I have no idea who Mark McMorris is but his election policies of Infinite Air make more sense than Trump’s. Let’s lend him our ears. Okay, that intro was a stretch but, colour me intrigued when someone tells me Maximum Games are attempting a realistic snowboarding title.
At face value, Infinite Air is certainly trying to ground itself in some reality. A brief tutorial showcases its influences with a control scheme straight from Skate and the mentality of finding lines, rather than combos. The world itself is fairly toned down with some brilliant white snow punctuated by trees, peaks and valleys. It’s an open world that allows you to drop in anywhere so there’s a degree of freedom that’s welcome. There’s a nice variety to the sloping landscape.
You’re placed into a free ride by default which is where other riders populate their own lines and challenges. Wind rustles your rider’s gear in a strangely satisfying way and an increase in speed amplifies this as the world goes by. It’s a cohesive style that’s fairly chill. The licensed soundtrack seems well stocked and doesn’t feel out of place. The chatter from Mr. McMorris will grate a little with his repeated dialogue but, aesthetically it’s sorted.
Now, this is where the review gets interesting. The consensus I’ve seen derides the controls as fiddly and almost unworkable. I’m inclined to agree but, with more time on board, I’m starting to feel a little more comfortable with it. I certainly still have issues with the left stick triggering a revert when I’m just asking for a simple turn. A basic move like that shouldn’t require a bit of nuance but you’ll discover you might scrub some speed off when you’re aiming to hit a ramp or feature.

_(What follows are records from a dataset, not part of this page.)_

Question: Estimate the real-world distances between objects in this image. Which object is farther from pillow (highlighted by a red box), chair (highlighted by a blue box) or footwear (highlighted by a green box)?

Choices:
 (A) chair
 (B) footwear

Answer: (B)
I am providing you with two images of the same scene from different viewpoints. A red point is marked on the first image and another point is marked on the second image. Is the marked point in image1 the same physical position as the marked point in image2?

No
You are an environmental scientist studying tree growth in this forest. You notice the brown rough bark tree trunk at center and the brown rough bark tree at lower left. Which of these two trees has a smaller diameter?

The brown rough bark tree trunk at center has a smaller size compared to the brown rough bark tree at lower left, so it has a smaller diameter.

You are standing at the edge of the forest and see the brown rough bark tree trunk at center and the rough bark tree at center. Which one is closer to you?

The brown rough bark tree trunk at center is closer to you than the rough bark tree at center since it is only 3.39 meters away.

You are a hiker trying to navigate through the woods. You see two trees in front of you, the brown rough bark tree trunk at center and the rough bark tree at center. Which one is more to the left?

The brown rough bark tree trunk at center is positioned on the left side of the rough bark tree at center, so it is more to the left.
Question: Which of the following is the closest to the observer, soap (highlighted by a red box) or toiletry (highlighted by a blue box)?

It’s troubling as a sense of flow never quite materialises. They approximate Skate’s trick controls well enough until you’re asked to get specific. Spins and ollies are easily attainable but, despite a comprehensive trick list with instructions, I struggle. It doesn’t feel like a question of dexterity but more that the controls lack some fine tuning. This is by far Infinite Air‘s largest obstacle and, as a player, you’ll find frustration.
It’s one of those occasions where I’ve decided explicitly not to rush to form an opinion on this and, after a decent session on it, I’ve found myself improving. I’ve hit the circuit mode a little harder with it’s ready-made areas and events and, whilst nailing required tricks still feel like chance, you can at least gain a foothold if you just want to head downhill and make ‘something’ happen. I can’t really master this. It’s not precise enough and it’ll leave a few people disappointed.
In spite of these issues, there are things to admire in Infinite Air. There’s a strong social aspect with a world editor on hand for you to sculpt a landscape of your choice. It’s a simple interface similar to the ones we see in The Golf Club and the old Tony Hawk games. You can get creative and people will enjoy making their own areas to carve through. Other players’ lines are out in the world for you to admire and you can encounter other riders out in Live Ride. Without doubt, it’s Infinite Air‘s strongest card and it’s played very well. Getting a crew together and casually hitting tricks provides some enjoyment and I’ve found the competitive modes fun, even if the trick system devolves into a lottery.
There’s some technical hitches which become problematic. Sometimes there’s a delay when it prompts you to reset. You can respawn right where you last bailed, putting a halt to your run entirely. With no method to really push off, you’re left out of luck from a dead stop. You might also find yourself being unable to restart as your rider fails to finish their bail animation. Again, it goes back to flow and this game struggles to maintain it.
When you’re imitating systems that worked so well with others, you draw the kind of comparisons which your game can live or die by. As I persevered with Infinite Air, I found a game that ultimately couldn’t match up and the gulf kept extending. It made me appreciate how much effort must be applied to get a stick-based trick system so correct and Maximum Games just couldn’t find the extra fidelity to make the landing. It’s a pity as the social aspect and general structure on offer provide something more grounded than SSX.